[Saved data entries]
## BEGIN
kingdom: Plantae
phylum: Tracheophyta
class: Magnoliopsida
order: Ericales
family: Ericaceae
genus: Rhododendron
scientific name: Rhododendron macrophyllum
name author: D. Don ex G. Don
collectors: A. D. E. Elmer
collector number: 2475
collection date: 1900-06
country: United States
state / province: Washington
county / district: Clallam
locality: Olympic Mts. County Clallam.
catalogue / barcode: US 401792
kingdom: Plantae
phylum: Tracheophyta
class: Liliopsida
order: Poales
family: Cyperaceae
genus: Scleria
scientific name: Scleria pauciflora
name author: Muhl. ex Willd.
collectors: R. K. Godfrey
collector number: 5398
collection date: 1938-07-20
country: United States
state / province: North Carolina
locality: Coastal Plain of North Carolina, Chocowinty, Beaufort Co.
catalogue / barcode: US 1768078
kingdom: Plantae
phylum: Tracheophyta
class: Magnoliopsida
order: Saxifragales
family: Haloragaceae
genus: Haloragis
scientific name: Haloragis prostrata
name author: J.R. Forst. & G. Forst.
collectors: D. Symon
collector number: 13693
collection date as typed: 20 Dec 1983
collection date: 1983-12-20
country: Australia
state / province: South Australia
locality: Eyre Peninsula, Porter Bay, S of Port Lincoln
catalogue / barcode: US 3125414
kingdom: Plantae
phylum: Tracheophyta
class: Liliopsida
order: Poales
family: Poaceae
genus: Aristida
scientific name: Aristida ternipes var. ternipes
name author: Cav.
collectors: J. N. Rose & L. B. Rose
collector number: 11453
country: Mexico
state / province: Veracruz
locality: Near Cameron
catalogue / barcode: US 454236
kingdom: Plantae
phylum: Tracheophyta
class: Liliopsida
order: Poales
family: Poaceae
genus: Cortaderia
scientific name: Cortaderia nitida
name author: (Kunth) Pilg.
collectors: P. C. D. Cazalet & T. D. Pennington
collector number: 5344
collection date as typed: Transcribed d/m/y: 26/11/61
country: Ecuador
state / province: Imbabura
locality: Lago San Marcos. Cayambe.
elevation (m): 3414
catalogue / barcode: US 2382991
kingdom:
## END
• _JOB_: Count the lines in the listing above that contain the string "province". Reply with the number alone.

• _THE RESPONSE_: 5